== Data records ==
---------------

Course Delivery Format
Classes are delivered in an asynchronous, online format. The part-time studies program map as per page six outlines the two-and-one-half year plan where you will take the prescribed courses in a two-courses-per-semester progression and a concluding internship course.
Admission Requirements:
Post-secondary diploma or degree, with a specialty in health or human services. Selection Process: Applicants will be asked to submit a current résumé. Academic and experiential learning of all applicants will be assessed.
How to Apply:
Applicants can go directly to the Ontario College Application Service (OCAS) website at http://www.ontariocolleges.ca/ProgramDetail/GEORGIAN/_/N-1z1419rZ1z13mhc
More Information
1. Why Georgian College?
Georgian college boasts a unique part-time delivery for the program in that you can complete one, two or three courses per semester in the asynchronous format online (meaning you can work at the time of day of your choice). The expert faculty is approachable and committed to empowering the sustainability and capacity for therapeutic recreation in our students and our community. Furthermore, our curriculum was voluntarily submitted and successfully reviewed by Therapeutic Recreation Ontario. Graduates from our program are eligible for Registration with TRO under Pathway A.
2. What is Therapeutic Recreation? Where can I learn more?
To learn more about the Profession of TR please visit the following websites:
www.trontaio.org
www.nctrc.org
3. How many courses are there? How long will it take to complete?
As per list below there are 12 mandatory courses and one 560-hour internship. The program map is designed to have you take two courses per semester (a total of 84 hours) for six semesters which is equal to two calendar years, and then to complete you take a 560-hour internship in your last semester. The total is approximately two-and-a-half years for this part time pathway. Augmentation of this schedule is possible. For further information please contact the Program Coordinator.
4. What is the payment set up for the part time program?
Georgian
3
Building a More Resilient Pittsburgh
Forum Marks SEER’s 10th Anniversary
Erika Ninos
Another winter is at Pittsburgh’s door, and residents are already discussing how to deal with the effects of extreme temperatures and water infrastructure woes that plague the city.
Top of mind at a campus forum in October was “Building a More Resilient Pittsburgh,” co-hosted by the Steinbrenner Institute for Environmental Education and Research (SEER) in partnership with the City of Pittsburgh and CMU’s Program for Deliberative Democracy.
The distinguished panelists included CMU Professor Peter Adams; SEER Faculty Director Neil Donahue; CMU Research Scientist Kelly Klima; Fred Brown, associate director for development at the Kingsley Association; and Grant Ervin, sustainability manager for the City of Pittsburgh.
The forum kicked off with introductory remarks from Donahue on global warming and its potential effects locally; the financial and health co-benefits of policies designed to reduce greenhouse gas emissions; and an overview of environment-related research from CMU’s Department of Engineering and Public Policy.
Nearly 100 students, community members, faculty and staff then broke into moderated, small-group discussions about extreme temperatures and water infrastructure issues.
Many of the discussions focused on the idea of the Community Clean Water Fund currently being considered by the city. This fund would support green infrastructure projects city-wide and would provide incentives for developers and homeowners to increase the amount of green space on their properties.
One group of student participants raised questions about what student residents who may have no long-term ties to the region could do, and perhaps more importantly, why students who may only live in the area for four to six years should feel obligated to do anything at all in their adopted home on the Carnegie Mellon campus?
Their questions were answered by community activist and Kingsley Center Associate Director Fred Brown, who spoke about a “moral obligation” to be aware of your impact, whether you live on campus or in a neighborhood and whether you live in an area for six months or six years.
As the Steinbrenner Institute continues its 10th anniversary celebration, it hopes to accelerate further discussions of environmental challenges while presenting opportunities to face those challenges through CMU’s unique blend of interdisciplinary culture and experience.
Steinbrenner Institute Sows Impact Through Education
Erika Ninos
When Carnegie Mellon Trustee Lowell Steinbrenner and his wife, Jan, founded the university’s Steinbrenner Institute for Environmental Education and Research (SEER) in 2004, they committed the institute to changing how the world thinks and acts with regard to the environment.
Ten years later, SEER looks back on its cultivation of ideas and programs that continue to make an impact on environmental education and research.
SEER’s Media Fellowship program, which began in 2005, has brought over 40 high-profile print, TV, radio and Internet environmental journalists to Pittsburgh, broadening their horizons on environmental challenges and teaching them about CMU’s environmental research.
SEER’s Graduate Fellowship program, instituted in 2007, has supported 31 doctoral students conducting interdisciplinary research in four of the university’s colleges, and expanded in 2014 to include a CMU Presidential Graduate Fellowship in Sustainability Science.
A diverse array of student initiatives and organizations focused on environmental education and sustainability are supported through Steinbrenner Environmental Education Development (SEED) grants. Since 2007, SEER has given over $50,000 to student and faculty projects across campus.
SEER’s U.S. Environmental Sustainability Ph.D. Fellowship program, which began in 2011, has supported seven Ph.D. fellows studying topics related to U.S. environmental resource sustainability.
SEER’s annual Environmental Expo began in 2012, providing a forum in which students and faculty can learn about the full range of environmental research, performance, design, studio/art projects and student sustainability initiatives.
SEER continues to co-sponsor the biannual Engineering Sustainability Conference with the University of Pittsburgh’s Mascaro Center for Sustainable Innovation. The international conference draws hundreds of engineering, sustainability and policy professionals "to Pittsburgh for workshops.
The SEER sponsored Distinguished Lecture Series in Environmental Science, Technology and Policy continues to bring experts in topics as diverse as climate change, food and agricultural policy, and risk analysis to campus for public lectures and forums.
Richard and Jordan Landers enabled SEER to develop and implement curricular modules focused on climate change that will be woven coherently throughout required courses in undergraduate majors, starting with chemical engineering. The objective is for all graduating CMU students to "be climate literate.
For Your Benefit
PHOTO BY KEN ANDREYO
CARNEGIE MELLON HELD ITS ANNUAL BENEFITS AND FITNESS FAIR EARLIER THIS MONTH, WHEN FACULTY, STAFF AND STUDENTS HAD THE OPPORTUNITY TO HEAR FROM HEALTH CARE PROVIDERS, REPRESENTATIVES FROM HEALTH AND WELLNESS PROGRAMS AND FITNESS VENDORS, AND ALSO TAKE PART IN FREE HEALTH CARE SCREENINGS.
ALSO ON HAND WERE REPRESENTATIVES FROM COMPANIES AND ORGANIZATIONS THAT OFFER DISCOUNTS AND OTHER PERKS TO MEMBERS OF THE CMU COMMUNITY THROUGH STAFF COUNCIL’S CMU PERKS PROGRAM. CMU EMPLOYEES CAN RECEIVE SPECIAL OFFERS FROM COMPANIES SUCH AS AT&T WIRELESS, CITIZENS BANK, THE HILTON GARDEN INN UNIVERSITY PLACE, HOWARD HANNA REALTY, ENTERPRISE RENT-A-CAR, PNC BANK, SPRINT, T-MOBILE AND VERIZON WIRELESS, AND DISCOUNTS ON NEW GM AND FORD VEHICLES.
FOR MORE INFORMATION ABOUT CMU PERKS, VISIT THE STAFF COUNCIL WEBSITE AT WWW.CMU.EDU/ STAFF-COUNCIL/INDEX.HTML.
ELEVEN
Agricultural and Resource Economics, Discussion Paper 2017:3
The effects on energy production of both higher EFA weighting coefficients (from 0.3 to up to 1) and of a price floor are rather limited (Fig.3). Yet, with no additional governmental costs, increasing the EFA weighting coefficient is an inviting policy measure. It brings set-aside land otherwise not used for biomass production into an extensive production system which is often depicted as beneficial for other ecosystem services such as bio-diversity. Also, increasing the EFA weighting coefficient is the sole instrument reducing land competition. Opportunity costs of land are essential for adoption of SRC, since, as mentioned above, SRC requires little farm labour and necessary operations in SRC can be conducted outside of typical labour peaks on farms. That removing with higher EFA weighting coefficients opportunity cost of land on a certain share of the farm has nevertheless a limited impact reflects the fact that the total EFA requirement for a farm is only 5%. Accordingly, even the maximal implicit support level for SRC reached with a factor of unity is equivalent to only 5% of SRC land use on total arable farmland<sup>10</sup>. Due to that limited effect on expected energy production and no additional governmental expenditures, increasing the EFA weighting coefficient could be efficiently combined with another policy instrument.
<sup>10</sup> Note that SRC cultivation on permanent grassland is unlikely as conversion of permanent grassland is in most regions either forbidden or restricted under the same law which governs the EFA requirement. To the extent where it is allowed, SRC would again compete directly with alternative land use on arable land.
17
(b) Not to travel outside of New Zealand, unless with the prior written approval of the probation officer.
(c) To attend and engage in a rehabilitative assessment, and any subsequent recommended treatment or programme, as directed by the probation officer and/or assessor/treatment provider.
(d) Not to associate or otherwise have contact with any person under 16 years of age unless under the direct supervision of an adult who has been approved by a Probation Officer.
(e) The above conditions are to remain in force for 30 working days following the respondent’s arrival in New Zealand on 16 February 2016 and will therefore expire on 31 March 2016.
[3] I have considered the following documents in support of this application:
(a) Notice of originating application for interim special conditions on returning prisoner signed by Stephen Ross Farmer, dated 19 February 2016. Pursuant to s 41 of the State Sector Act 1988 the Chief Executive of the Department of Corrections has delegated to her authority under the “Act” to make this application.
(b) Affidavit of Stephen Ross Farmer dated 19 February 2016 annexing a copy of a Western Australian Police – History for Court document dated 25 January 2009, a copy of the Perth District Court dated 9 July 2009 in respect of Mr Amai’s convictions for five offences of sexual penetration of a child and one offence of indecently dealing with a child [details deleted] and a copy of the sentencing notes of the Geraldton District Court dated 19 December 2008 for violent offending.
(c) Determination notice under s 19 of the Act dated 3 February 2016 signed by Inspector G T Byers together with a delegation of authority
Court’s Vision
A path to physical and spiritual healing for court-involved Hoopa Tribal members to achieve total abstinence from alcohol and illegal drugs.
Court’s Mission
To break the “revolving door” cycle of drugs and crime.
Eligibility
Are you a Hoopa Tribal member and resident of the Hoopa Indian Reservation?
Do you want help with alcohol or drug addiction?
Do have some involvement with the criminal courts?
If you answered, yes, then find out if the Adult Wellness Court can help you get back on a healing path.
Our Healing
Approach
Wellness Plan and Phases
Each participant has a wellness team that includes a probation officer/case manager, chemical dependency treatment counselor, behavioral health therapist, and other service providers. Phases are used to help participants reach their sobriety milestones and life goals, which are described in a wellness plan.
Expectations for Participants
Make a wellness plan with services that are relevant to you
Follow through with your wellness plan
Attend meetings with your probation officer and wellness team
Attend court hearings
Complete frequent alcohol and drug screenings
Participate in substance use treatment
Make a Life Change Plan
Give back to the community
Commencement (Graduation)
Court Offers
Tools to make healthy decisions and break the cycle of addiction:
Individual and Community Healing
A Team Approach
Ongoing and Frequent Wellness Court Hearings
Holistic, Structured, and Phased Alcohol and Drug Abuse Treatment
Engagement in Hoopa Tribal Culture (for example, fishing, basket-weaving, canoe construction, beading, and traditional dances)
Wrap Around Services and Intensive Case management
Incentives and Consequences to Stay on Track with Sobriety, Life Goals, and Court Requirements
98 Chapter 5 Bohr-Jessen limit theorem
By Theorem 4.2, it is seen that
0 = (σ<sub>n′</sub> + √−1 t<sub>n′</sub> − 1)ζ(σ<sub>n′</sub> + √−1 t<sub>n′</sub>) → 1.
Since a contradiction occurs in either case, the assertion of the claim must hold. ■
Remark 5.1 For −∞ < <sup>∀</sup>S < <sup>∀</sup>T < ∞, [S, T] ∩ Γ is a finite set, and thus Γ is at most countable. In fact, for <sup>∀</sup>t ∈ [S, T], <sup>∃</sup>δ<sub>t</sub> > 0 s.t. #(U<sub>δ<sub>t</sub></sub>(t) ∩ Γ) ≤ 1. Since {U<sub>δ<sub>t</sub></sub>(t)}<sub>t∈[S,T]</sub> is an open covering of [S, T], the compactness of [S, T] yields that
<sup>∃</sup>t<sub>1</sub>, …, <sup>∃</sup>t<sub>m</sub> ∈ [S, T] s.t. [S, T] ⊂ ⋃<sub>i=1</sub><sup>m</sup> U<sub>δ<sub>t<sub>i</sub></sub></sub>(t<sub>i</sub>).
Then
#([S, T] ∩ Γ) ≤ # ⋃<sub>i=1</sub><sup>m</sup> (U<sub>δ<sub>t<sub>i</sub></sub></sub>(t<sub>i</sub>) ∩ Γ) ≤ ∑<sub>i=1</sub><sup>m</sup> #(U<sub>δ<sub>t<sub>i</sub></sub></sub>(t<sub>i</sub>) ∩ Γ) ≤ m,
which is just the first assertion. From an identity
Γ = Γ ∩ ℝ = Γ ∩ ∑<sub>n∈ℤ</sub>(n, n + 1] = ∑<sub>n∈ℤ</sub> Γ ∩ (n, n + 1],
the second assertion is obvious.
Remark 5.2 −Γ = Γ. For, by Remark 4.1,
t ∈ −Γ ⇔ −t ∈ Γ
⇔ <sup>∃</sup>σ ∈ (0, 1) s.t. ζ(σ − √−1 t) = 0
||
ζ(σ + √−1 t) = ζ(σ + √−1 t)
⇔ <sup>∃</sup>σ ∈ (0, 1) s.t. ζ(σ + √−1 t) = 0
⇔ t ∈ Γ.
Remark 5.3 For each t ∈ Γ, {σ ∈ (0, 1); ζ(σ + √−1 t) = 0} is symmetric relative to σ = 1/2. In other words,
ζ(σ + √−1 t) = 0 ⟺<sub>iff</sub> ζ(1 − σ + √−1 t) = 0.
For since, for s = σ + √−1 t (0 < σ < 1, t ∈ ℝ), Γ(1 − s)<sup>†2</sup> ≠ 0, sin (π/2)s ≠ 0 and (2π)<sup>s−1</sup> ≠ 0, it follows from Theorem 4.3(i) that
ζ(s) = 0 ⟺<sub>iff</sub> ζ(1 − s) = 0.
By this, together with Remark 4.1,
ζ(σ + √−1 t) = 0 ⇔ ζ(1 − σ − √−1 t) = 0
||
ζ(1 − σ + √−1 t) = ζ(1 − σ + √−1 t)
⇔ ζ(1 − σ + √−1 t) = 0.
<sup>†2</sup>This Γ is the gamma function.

---------------

== Assigned task ==
In the entries above, find the line holding "Each participant has" and the line holding "Attend meetings with"; print both of them and every line between, exactly, and nothing else.

== Answer space ==
Each participant has a wellness team that includes a probation officer/case manager, chemical dependency treatment counselor, behavioral health therapist, and other service providers. Phases are used to help participants reach their sobriety milestones and life goals, which are described in a wellness plan.
Expectations for Participants
Make a wellness plan with services that are relevant to you
Follow through with your wellness plan
Attend meetings with your probation officer and wellness team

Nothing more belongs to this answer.